- _What is being asked_
Please pick out every line in the rows below that contains the string "chord" and copy each of those lines.

- _Extracted information_
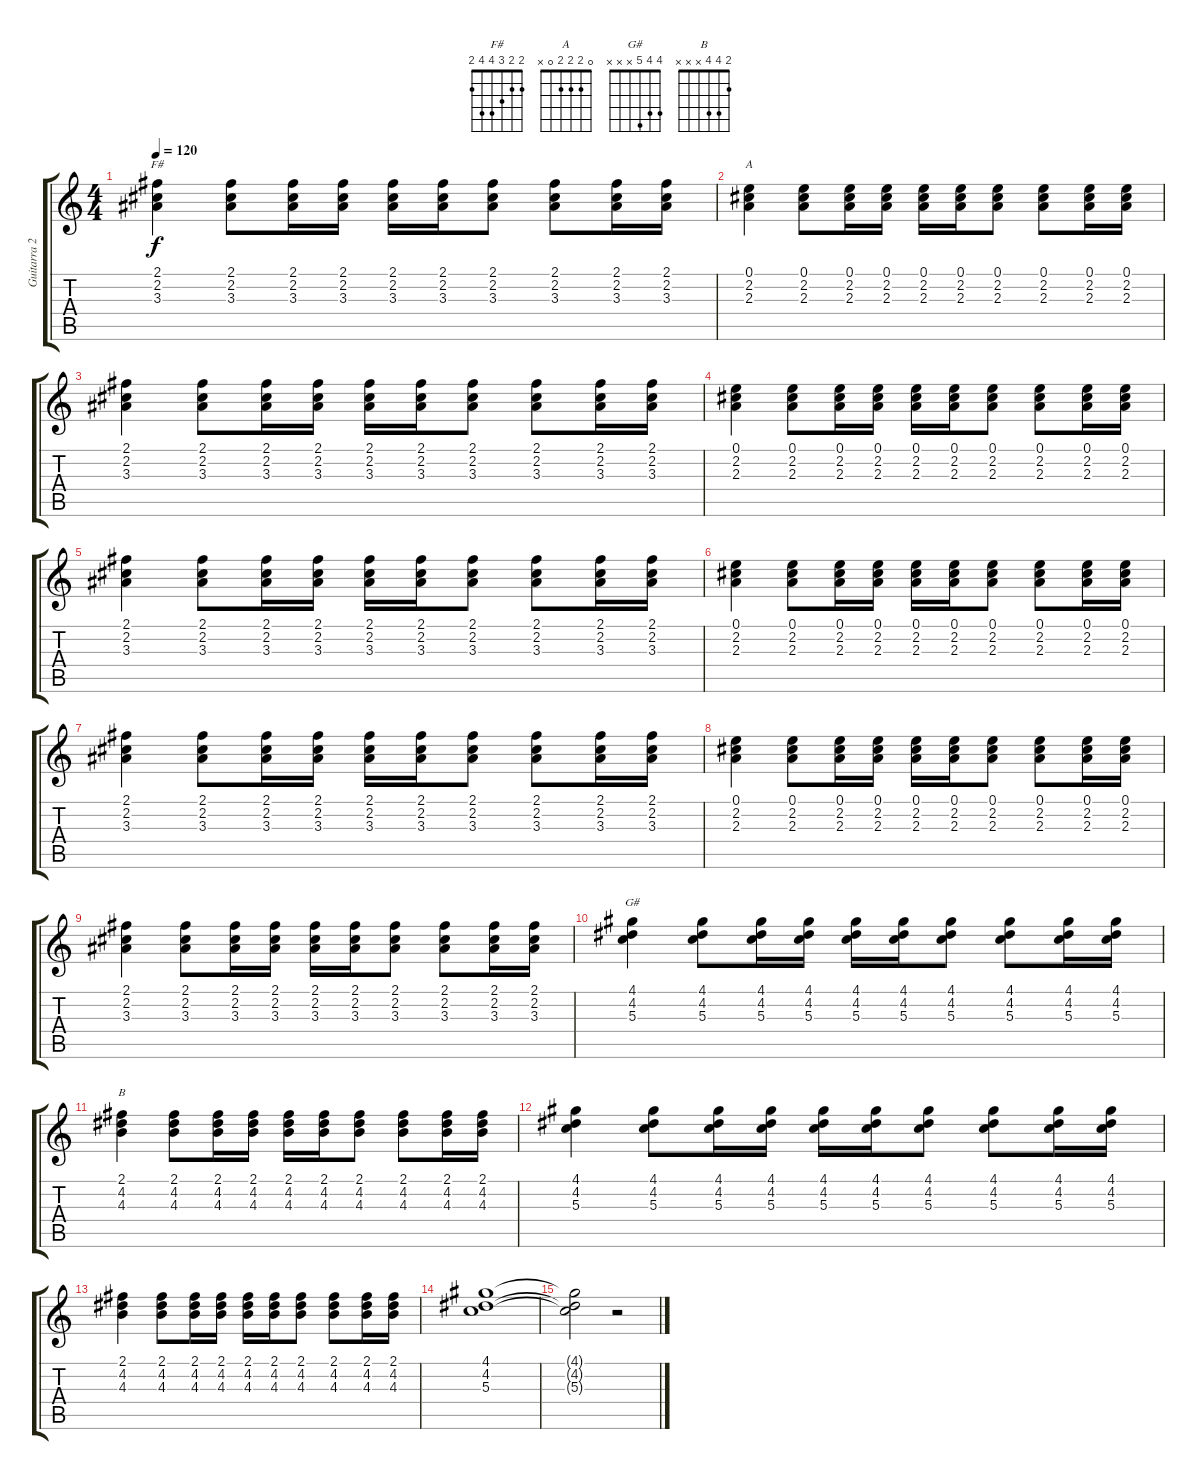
\track ("Guitarra 2" "Guitarra 2") {instrument acousticguitarnylon}
\staff {score tabs}
\tuning (E4 B3 G3 D3 A2 E2) {hide}
\chord ("F#" 2 2 3 4 4 2)
\chord ("A" 0 2 2 2 0 x)
\chord ("G#" 4 4 5 x x x)
\chord ("B" 2 4 4 x x x)
\ts (4 4)
\tempo 120
\clef g2
\ks c
(2.1 2.2 3.3).4{ch "F#" dy f} (2.1 2.2 3.3).8 (2.1 2.2 3.3).16 (2.1 2.2 3.3).16 (2.1 2.2 3.3).16 (2.1 2.2 3.3).16 (2.1 2.2 3.3).8 (2.1 2.2 3.3).8 (2.1 2.2 3.3).16 (2.1 2.2 3.3).16 |
(0.1 2.2 2.3).4{ch "A"} (0.1 2.2 2.3).8 (0.1 2.2 2.3).16 (0.1 2.2 2.3).16 (0.1 2.2 2.3).16 (0.1 2.2 2.3).16 (0.1 2.2 2.3).8 (0.1 2.2 2.3).8 (0.1 2.2 2.3).16 (0.1 2.2 2.3).16 |
(2.1 2.2 3.3).4 (2.1 2.2 3.3).8 (2.1 2.2 3.3).16 (2.1 2.2 3.3).16 (2.1 2.2 3.3).16 (2.1 2.2 3.3).16 (2.1 2.2 3.3).8 (2.1 2.2 3.3).8 (2.1 2.2 3.3).16 (2.1 2.2 3.3).16 |
(0.1 2.2 2.3).4 (0.1 2.2 2.3).8 (0.1 2.2 2.3).16 (0.1 2.2 2.3).16 (0.1 2.2 2.3).16 (0.1 2.2 2.3).16 (0.1 2.2 2.3).8 (0.1 2.2 2.3).8 (0.1 2.2 2.3).16 (0.1 2.2 2.3).16 |
(2.1 2.2 3.3).4 (2.1 2.2 3.3).8 (2.1 2.2 3.3).16 (2.1 2.2 3.3).16 (2.1 2.2 3.3).16 (2.1 2.2 3.3).16 (2.1 2.2 3.3).8 (2.1 2.2 3.3).8 (2.1 2.2 3.3).16 (2.1 2.2 3.3).16 |
(0.1 2.2 2.3).4 (0.1 2.2 2.3).8 (0.1 2.2 2.3).16 (0.1 2.2 2.3).16 (0.1 2.2 2.3).16 (0.1 2.2 2.3).16 (0.1 2.2 2.3).8 (0.1 2.2 2.3).8 (0.1 2.2 2.3).16 (0.1 2.2 2.3).16 |
(2.1 2.2 3.3).4 (2.1 2.2 3.3).8 (2.1 2.2 3.3).16 (2.1 2.2 3.3).16 (2.1 2.2 3.3).16 (2.1 2.2 3.3).16 (2.1 2.2 3.3).8 (2.1 2.2 3.3).8 (2.1 2.2 3.3).16 (2.1 2.2 3.3).16 |
(0.1 2.2 2.3).4 (0.1 2.2 2.3).8 (0.1 2.2 2.3).16 (0.1 2.2 2.3).16 (0.1 2.2 2.3).16 (0.1 2.2 2.3).16 (0.1 2.2 2.3).8 (0.1 2.2 2.3).8 (0.1 2.2 2.3).16 (0.1 2.2 2.3).16 |
(2.1 2.2 3.3).4 (2.1 2.2 3.3).8 (2.1 2.2 3.3).16 (2.1 2.2 3.3).16 (2.1 2.2 3.3).16 (2.1 2.2 3.3).16 (2.1 2.2 3.3).8 (2.1 2.2 3.3).8 (2.1 2.2 3.3).16 (2.1 2.2 3.3).16 |
(4.1 4.2 5.3).4{ch "G#"} (4.1 4.2 5.3).8 (4.1 4.2 5.3).16 (4.1 4.2 5.3).16 (4.1 4.2 5.3).16 (4.1 4.2 5.3).16 (4.1 4.2 5.3).8 (4.1 4.2 5.3).8 (4.1 4.2 5.3).16 (4.1 4.2 5.3).16 |
(2.1 4.2 4.3).4{ch "B"} (2.1 4.2 4.3).8 (2.1 4.2 4.3).16 (2.1 4.2 4.3).16 (2.1 4.2 4.3).16 (2.1 4.2 4.3).16 (2.1 4.2 4.3).8 (2.1 4.2 4.3).8 (2.1 4.2 4.3).16 (2.1 4.2 4.3).16 |
(4.1 4.2 5.3).4 (4.1 4.2 5.3).8 (4.1 4.2 5.3).16 (4.1 4.2 5.3).16 (4.1 4.2 5.3).16 (4.1 4.2 5.3).16 (4.1 4.2 5.3).8 (4.1 4.2 5.3).8 (4.1 4.2 5.3).16 (4.1 4.2 5.3).16 |
(2.1 4.2 4.3).4 (2.1 4.2 4.3).8 (2.1 4.2 4.3).16 (2.1 4.2 4.3).16 (2.1 4.2 4.3).16 (2.1 4.2 4.3).16 (2.1 4.2 4.3).8 (2.1 4.2 4.3).8 (2.1 4.2 4.3).16 (2.1 4.2 4.3).16 |
(4.1 4.2 5.3).1 |
(4.1{t} 4.2{t} 5.3{t}).2 r.2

- _Written solution_
\chord ("F#" 2 2 3 4 4 2)
\chord ("A" 0 2 2 2 0 x)
\chord ("G#" 4 4 5 x x x)
\chord ("B" 2 4 4 x x x)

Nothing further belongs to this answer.